With Romanticism madness takes on a new dimension: it is induced, in search of the limits of the creative mind, often by means of psychoactive substances. Nothing new under the sun—psychotropics are mentioned as early as the Vedas, and the Aztecs used mushrooms for their rituals—however, the romantics embraced them anew enthusiastically. In this vein, in the 20th century the Beat generation is the apotheosis of the romantics: William Burroughs, drugged and drunk in Mexico City, murdered his wife during a “William Tell act,” which was one in a long chain of misfortunes. Madness was sought in order to manifest literature or to plant an avant-garde flag, as was the case of the surrealists. In any case, to transgress is to breach a border. Many writers did it: they embraced madness as a fascinating and appealing game, and the most audacious defied boundaries, only to reach disintegration in the end.
Focault attested to the continuity between madness and a work of art. In other words, madness feeds off literature and vice-versa.

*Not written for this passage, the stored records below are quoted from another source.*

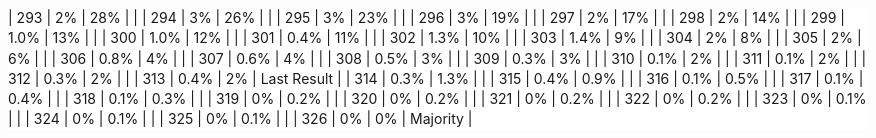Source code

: | 293 | 2% | 28% |  |
| 294 | 3% | 26% |  |
| 295 | 3% | 23% |  |
| 296 | 3% | 19% |  |
| 297 | 2% | 17% |  |
| 298 | 2% | 14% |  |
| 299 | 1.0% | 13% |  |
| 300 | 1.0% | 12% |  |
| 301 | 0.4% | 11% |  |
| 302 | 1.3% | 10% |  |
| 303 | 1.4% | 9% |  |
| 304 | 2% | 8% |  |
| 305 | 2% | 6% |  |
| 306 | 0.8% | 4% |  |
| 307 | 0.6% | 4% |  |
| 308 | 0.5% | 3% |  |
| 309 | 0.3% | 3% |  |
| 310 | 0.1% | 2% |  |
| 311 | 0.1% | 2% |  |
| 312 | 0.3% | 2% |  |
| 313 | 0.4% | 2% | Last Result |
| 314 | 0.3% | 1.3% |  |
| 315 | 0.4% | 0.9% |  |
| 316 | 0.1% | 0.5% |  |
| 317 | 0.1% | 0.4% |  |
| 318 | 0.1% | 0.3% |  |
| 319 | 0% | 0.2% |  |
| 320 | 0% | 0.2% |  |
| 321 | 0% | 0.2% |  |
| 322 | 0% | 0.2% |  |
| 323 | 0% | 0.1% |  |
| 324 | 0% | 0.1% |  |
| 325 | 0% | 0.1% |  |
| 326 | 0% | 0% | Majority |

In conclusion, there are affable follies of the type found in Horatio’s satires. Of the same sort are the effusions of poets and clarivoyants praised by Socrates and Plato. However, profound melancholy and illness also exist. In her last letter to her husband, Virginia Woolf apologized for being unable to bear the voices she was constantly hearing, then filled her pockets with rocks and walked into a lake, never to return. The poet Jorge Cuesta self-emasculated and commited suicide. Sartre was chased by lobster-like creature down the streets of Paris. Phillip K. Dick was possessed by a Christian from the 1st century AD. Following electroshock sessions, Hemingway battled with his ghosts, right before taking his own life. Playwright Sarah Kane hung herself by her shoelaces in a hospital bathroom… And Cortazar… Well, our friend Cortazar was simply enraptured — in Gliglish.